[[ ENTRIES SHOWN, beginning ]]

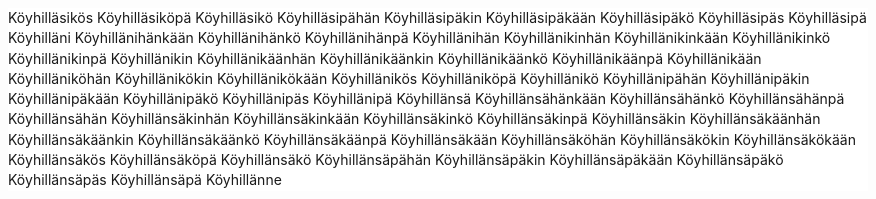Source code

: Köyhilläsikös
Köyhilläsiköpä
Köyhilläsikö
Köyhilläsipähän
Köyhilläsipäkin
Köyhilläsipäkään
Köyhilläsipäkö
Köyhilläsipäs
Köyhilläsipä
Köyhilläni
Köyhillänihänkään
Köyhillänihänkö
Köyhillänihänpä
Köyhillänihän
Köyhillänikinhän
Köyhillänikinkään
Köyhillänikinkö
Köyhillänikinpä
Köyhillänikin
Köyhillänikäänhän
Köyhillänikäänkin
Köyhillänikäänkö
Köyhillänikäänpä
Köyhillänikään
Köyhilläniköhän
Köyhillänikökin
Köyhillänikökään
Köyhillänikös
Köyhilläniköpä
Köyhillänikö
Köyhillänipähän
Köyhillänipäkin
Köyhillänipäkään
Köyhillänipäkö
Köyhillänipäs
Köyhillänipä
Köyhillänsä
Köyhillänsähänkään
Köyhillänsähänkö
Köyhillänsähänpä
Köyhillänsähän
Köyhillänsäkinhän
Köyhillänsäkinkään
Köyhillänsäkinkö
Köyhillänsäkinpä
Köyhillänsäkin
Köyhillänsäkäänhän
Köyhillänsäkäänkin
Köyhillänsäkäänkö
Köyhillänsäkäänpä
Köyhillänsäkään
Köyhillänsäköhän
Köyhillänsäkökin
Köyhillänsäkökään
Köyhillänsäkös
Köyhillänsäköpä
Köyhillänsäkö
Köyhillänsäpähän
Köyhillänsäpäkin
Köyhillänsäpäkään
Köyhillänsäpäkö
Köyhillänsäpäs
Köyhillänsäpä
Köyhillänne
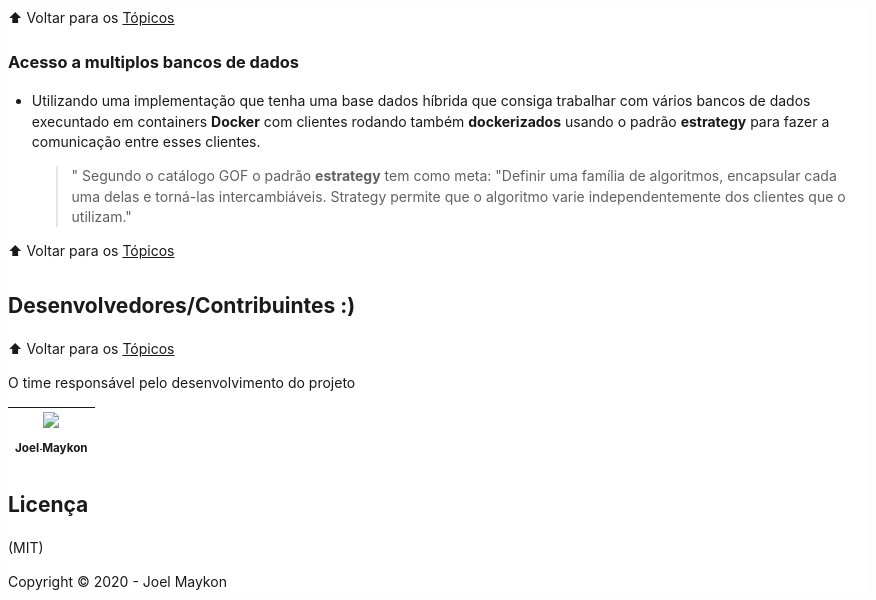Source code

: :arrow_up: Voltar para os [Tópicos](#tópicos)

### Acesso a multiplos bancos de dados

- Utilizando uma implementação que tenha uma base dados híbrida que consiga trabalhar com vários bancos de dados execuntado em containers **Docker** com clientes rodando também **dockerizados** usando o padrão **estrategy** para fazer a comunicação entre esses clientes.
  > " Segundo o catálogo GOF o padrão **estrategy** tem como meta: "Definir uma família de algoritmos, encapsular cada uma delas e torná-las intercambiáveis. Strategy permite que o algoritmo varie independentemente dos clientes que o utilizam."

:arrow_up: Voltar para os [Tópicos](#tópicos)


## Desenvolvedores/Contribuintes :)

:arrow_up: Voltar para os [Tópicos](#tópicos)

O time responsável pelo desenvolvimento do projeto

| [<img src="https://avatars2.githubusercontent.com/u/36075156?s=400&u=c4b2f061d72daa3d8377cd444292c43d38bc0b69&v=4" width=115><br><sub>Joel Maykon</sub>]() |
| :--------------------------------------------------------------------------------------------------------------------------------------------------------: |


## Licença

[]() (MIT)

Copyright :copyright: 2020 - Joel Maykon
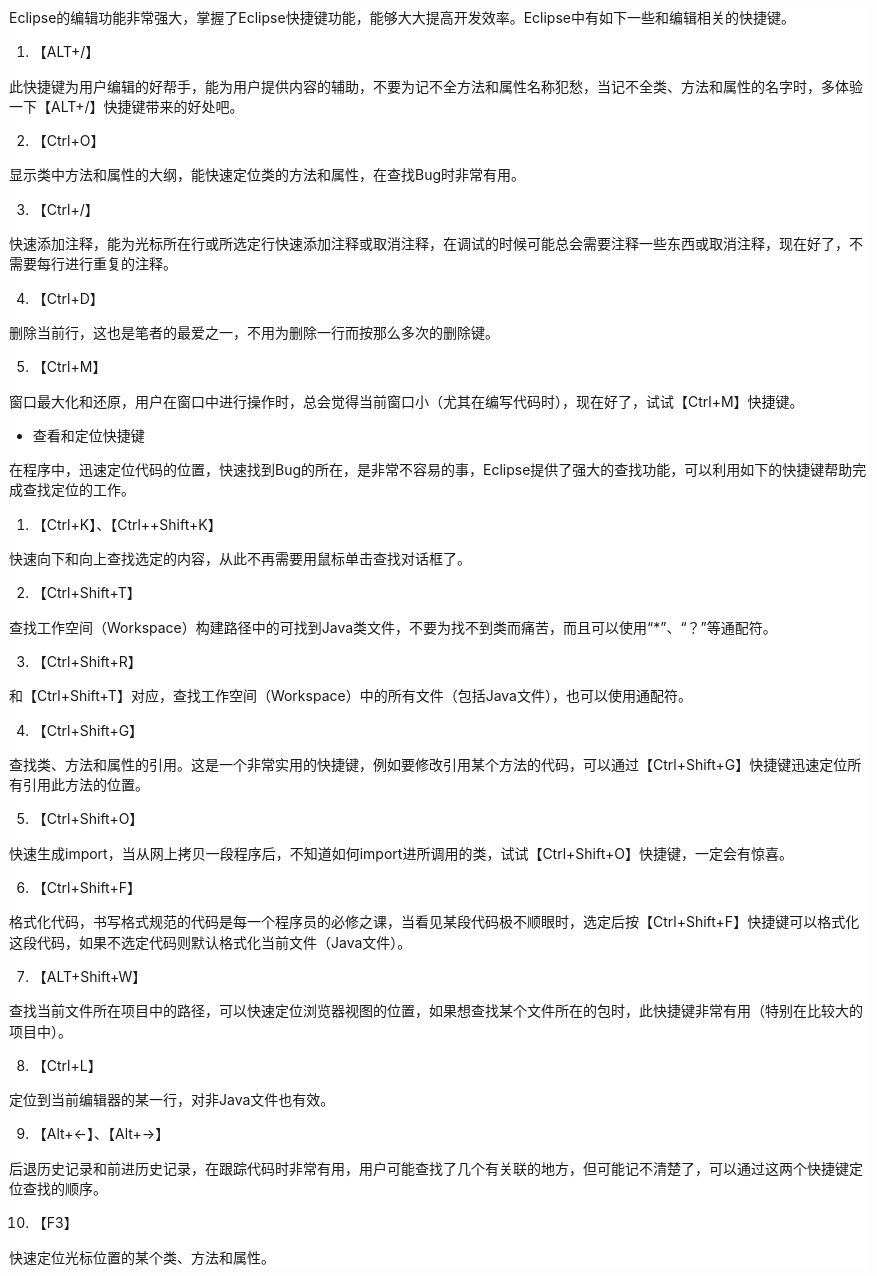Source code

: Eclipse的编辑功能非常强大，掌握了Eclipse快捷键功能，能够大大提高开发效率。Eclipse中有如下一些和编辑相关的快捷键。  

1. 【ALT+/】  

此快捷键为用户编辑的好帮手，能为用户提供内容的辅助，不要为记不全方法和属性名称犯愁，当记不全类、方法和属性的名字时，多体验一下【ALT+/】快捷键带来的好处吧。  

2. 【Ctrl+O】  

显示类中方法和属性的大纲，能快速定位类的方法和属性，在查找Bug时非常有用。

3. 【Ctrl+/】  

快速添加注释，能为光标所在行或所选定行快速添加注释或取消注释，在调试的时候可能总会需要注释一些东西或取消注释，现在好了，不需要每行进行重复的注释。

4. 【Ctrl+D】  

删除当前行，这也是笔者的最爱之一，不用为删除一行而按那么多次的删除键。  

5. 【Ctrl+M】  

窗口最大化和还原，用户在窗口中进行操作时，总会觉得当前窗口小（尤其在编写代码时），现在好了，试试【Ctrl+M】快捷键。  

* 查看和定位快捷键  

在程序中，迅速定位代码的位置，快速找到Bug的所在，是非常不容易的事，Eclipse提供了强大的查找功能，可以利用如下的快捷键帮助完成查找定位的工作。  

1. 【Ctrl+K】、【Ctrl++Shift+K】  

快速向下和向上查找选定的内容，从此不再需要用鼠标单击查找对话框了。  

2. 【Ctrl+Shift+T】  

查找工作空间（Workspace）构建路径中的可找到Java类文件，不要为找不到类而痛苦，而且可以使用“*”、“？”等通配符。  

3. 【Ctrl+Shift+R】  

和【Ctrl+Shift+T】对应，查找工作空间（Workspace）中的所有文件（包括Java文件），也可以使用通配符。  

4. 【Ctrl+Shift+G】  

查找类、方法和属性的引用。这是一个非常实用的快捷键，例如要修改引用某个方法的代码，可以通过【Ctrl+Shift+G】快捷键迅速定位所有引用此方法的位置。  

5. 【Ctrl+Shift+O】  

快速生成import，当从网上拷贝一段程序后，不知道如何import进所调用的类，试试【Ctrl+Shift+O】快捷键，一定会有惊喜。  

6. 【Ctrl+Shift+F】  

格式化代码，书写格式规范的代码是每一个程序员的必修之课，当看见某段代码极不顺眼时，选定后按【Ctrl+Shift+F】快捷键可以格式化这段代码，如果不选定代码则默认格式化当前文件（Java文件）。  

7. 【ALT+Shift+W】  

查找当前文件所在项目中的路径，可以快速定位浏览器视图的位置，如果想查找某个文件所在的包时，此快捷键非常有用（特别在比较大的项目中）。  

8. 【Ctrl+L】  

定位到当前编辑器的某一行，对非Java文件也有效。

9. 【Alt+←】、【Alt+→】  

后退历史记录和前进历史记录，在跟踪代码时非常有用，用户可能查找了几个有关联的地方，但可能记不清楚了，可以通过这两个快捷键定位查找的顺序。  

10. 【F3】  

快速定位光标位置的某个类、方法和属性。
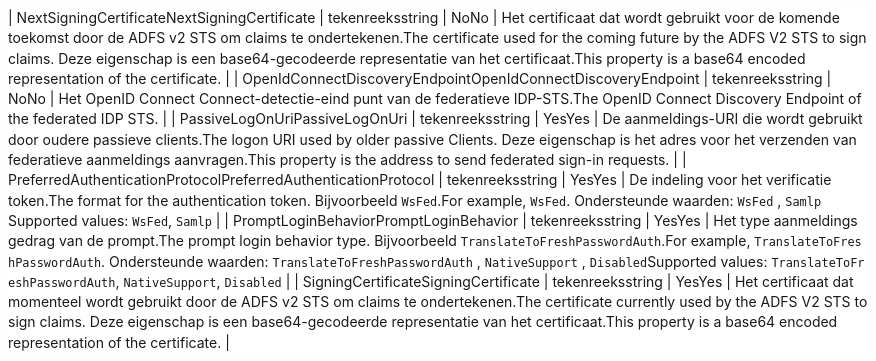 | <span data-ttu-id="e8827-245">NextSigningCertificate</span><span class="sxs-lookup"><span data-stu-id="e8827-245">NextSigningCertificate</span></span>                 | <span data-ttu-id="e8827-246">tekenreeks</span><span class="sxs-lookup"><span data-stu-id="e8827-246">string</span></span>           | <span data-ttu-id="e8827-247">No</span><span class="sxs-lookup"><span data-stu-id="e8827-247">No</span></span>      | <span data-ttu-id="e8827-248">Het certificaat dat wordt gebruikt voor de komende toekomst door de ADFS v2 STS om claims te ondertekenen.</span><span class="sxs-lookup"><span data-stu-id="e8827-248">The certificate used for the coming future by the ADFS V2 STS to sign claims.</span></span> <span data-ttu-id="e8827-249">Deze eigenschap is een base64-gecodeerde representatie van het certificaat.</span><span class="sxs-lookup"><span data-stu-id="e8827-249">This property is a base64 encoded representation of the certificate.</span></span> |
| <span data-ttu-id="e8827-250">OpenIdConnectDiscoveryEndpoint</span><span class="sxs-lookup"><span data-stu-id="e8827-250">OpenIdConnectDiscoveryEndpoint</span></span>         | <span data-ttu-id="e8827-251">tekenreeks</span><span class="sxs-lookup"><span data-stu-id="e8827-251">string</span></span>           | <span data-ttu-id="e8827-252">No</span><span class="sxs-lookup"><span data-stu-id="e8827-252">No</span></span>      | <span data-ttu-id="e8827-253">Het OpenID Connect Connect-detectie-eind punt van de federatieve IDP-STS.</span><span class="sxs-lookup"><span data-stu-id="e8827-253">The OpenID Connect Discovery Endpoint of the federated IDP STS.</span></span> |
| <span data-ttu-id="e8827-254">PassiveLogOnUri</span><span class="sxs-lookup"><span data-stu-id="e8827-254">PassiveLogOnUri</span></span>                        | <span data-ttu-id="e8827-255">tekenreeks</span><span class="sxs-lookup"><span data-stu-id="e8827-255">string</span></span>           | <span data-ttu-id="e8827-256">Yes</span><span class="sxs-lookup"><span data-stu-id="e8827-256">Yes</span></span>     | <span data-ttu-id="e8827-257">De aanmeldings-URI die wordt gebruikt door oudere passieve clients.</span><span class="sxs-lookup"><span data-stu-id="e8827-257">The logon URI used by older passive Clients.</span></span> <span data-ttu-id="e8827-258">Deze eigenschap is het adres voor het verzenden van federatieve aanmeldings aanvragen.</span><span class="sxs-lookup"><span data-stu-id="e8827-258">This property is the address to send federated sign-in requests.</span></span> |
| <span data-ttu-id="e8827-259">PreferredAuthenticationProtocol</span><span class="sxs-lookup"><span data-stu-id="e8827-259">PreferredAuthenticationProtocol</span></span>        | <span data-ttu-id="e8827-260">tekenreeks</span><span class="sxs-lookup"><span data-stu-id="e8827-260">string</span></span>           | <span data-ttu-id="e8827-261">Yes</span><span class="sxs-lookup"><span data-stu-id="e8827-261">Yes</span></span>     | <span data-ttu-id="e8827-262">De indeling voor het verificatie token.</span><span class="sxs-lookup"><span data-stu-id="e8827-262">The format for the authentication token.</span></span> <span data-ttu-id="e8827-263">Bijvoorbeeld `WsFed`.</span><span class="sxs-lookup"><span data-stu-id="e8827-263">For example, `WsFed`.</span></span> <span data-ttu-id="e8827-264">Ondersteunde waarden: `WsFed` , `Samlp`</span><span class="sxs-lookup"><span data-stu-id="e8827-264">Supported values: `WsFed`, `Samlp`</span></span> |
| <span data-ttu-id="e8827-265">PromptLoginBehavior</span><span class="sxs-lookup"><span data-stu-id="e8827-265">PromptLoginBehavior</span></span>                    | <span data-ttu-id="e8827-266">tekenreeks</span><span class="sxs-lookup"><span data-stu-id="e8827-266">string</span></span>           | <span data-ttu-id="e8827-267">Yes</span><span class="sxs-lookup"><span data-stu-id="e8827-267">Yes</span></span>     | <span data-ttu-id="e8827-268">Het type aanmeldings gedrag van de prompt.</span><span class="sxs-lookup"><span data-stu-id="e8827-268">The prompt login behavior type.</span></span>  <span data-ttu-id="e8827-269">Bijvoorbeeld `TranslateToFreshPasswordAuth`.</span><span class="sxs-lookup"><span data-stu-id="e8827-269">For example, `TranslateToFreshPasswordAuth`.</span></span> <span data-ttu-id="e8827-270">Ondersteunde waarden: `TranslateToFreshPasswordAuth` , `NativeSupport` , `Disabled`</span><span class="sxs-lookup"><span data-stu-id="e8827-270">Supported values: `TranslateToFreshPasswordAuth`, `NativeSupport`, `Disabled`</span></span> |
| <span data-ttu-id="e8827-271">SigningCertificate</span><span class="sxs-lookup"><span data-stu-id="e8827-271">SigningCertificate</span></span>                     | <span data-ttu-id="e8827-272">tekenreeks</span><span class="sxs-lookup"><span data-stu-id="e8827-272">string</span></span>           | <span data-ttu-id="e8827-273">Yes</span><span class="sxs-lookup"><span data-stu-id="e8827-273">Yes</span></span>     | <span data-ttu-id="e8827-274">Het certificaat dat momenteel wordt gebruikt door de ADFS v2 STS om claims te ondertekenen.</span><span class="sxs-lookup"><span data-stu-id="e8827-274">The certificate currently used by the ADFS V2 STS to sign claims.</span></span> <span data-ttu-id="e8827-275">Deze eigenschap is een base64-gecodeerde representatie van het certificaat.</span><span class="sxs-lookup"><span data-stu-id="e8827-275">This property is a base64 encoded representation of the certificate.</span></span> |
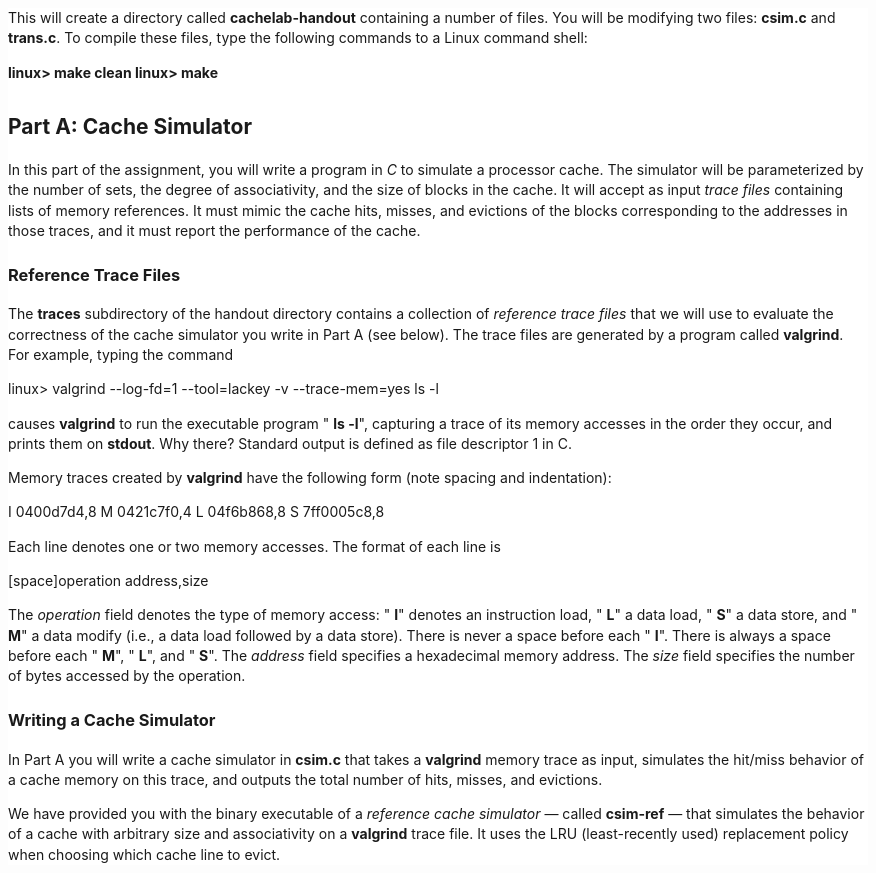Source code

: This will create a directory called **cachelab-handout** containing a number of files. You will be modifying two files: **csim.c** and **trans.c**. To compile these files, type the following commands to a Linux command shell:

**linux> make clean
linux> make**

## Part A: Cache Simulator

In this part of the assignment, you will write a program in _C_ to simulate a processor cache. The simulator will be parameterized by the number of sets, the degree of associativity, and the size of blocks in the cache. It will accept as input _trace files_ containing lists of memory references. It must mimic the cache hits, misses, and evictions of the blocks corresponding to the addresses in those traces, and it must report the performance of the cache.

### Reference Trace Files

The **traces** subdirectory of the handout directory contains a collection of _reference trace files_ that we will use to evaluate the correctness of the cache simulator you write in Part A (see below). The trace files are generated by a program called **valgrind**. For example, typing the command

linux> valgrind --log-fd=1 --tool=lackey -v --trace-mem=yes ls -l

causes **valgrind** to run the executable program &quot; **ls -l**&quot;, capturing a trace of its memory accesses in the order they occur, and prints them on **stdout**. Why there? Standard output is defined as file descriptor 1 in C.

Memory traces created by **valgrind** have the following form (note spacing and indentation):

I 0400d7d4,8
 M 0421c7f0,4
 L 04f6b868,8
 S 7ff0005c8,8

Each line denotes one or two memory accesses. The format of each line is

[space]operation address,size

The _operation_ field denotes the type of memory access: &quot; **I**&quot; denotes an instruction load, &quot; **L**&quot; a data load, &quot; **S**&quot; a data store, and &quot; **M**&quot; a data modify (i.e., a data load followed by a data store). There is never a space before each &quot; **I**&quot;. There is always a space before each &quot; **M**&quot;, &quot; **L**&quot;, and &quot; **S**&quot;. The _address_ field specifies a hexadecimal memory address. The _size_ field specifies the number of bytes accessed by the operation.

### Writing a Cache Simulator

In Part A you will write a cache simulator in **csim.c** that takes a **valgrind** memory trace as input, simulates the hit/miss behavior of a cache memory on this trace, and outputs the total number of hits, misses, and evictions.

We have provided you with the binary executable of a _reference cache simulator_ — called **csim-ref** — that simulates the behavior of a cache with arbitrary size and associativity on a **valgrind** trace file. It uses the LRU (least-recently used) replacement policy when choosing which cache line to evict.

[[ ENTRIES SHOWN, end ]]

▶ _DIRECTIVE_: Go line by line through the records above and copy each one containing "现在好了".

▶ _OUTPUT FOR THIS TASK_:
快速添加注释，能为光标所在行或所选定行快速添加注释或取消注释，在调试的时候可能总会需要注释一些东西或取消注释，现在好了，不需要每行进行重复的注释。
窗口最大化和还原，用户在窗口中进行操作时，总会觉得当前窗口小（尤其在编写代码时），现在好了，试试【Ctrl+M】快捷键。  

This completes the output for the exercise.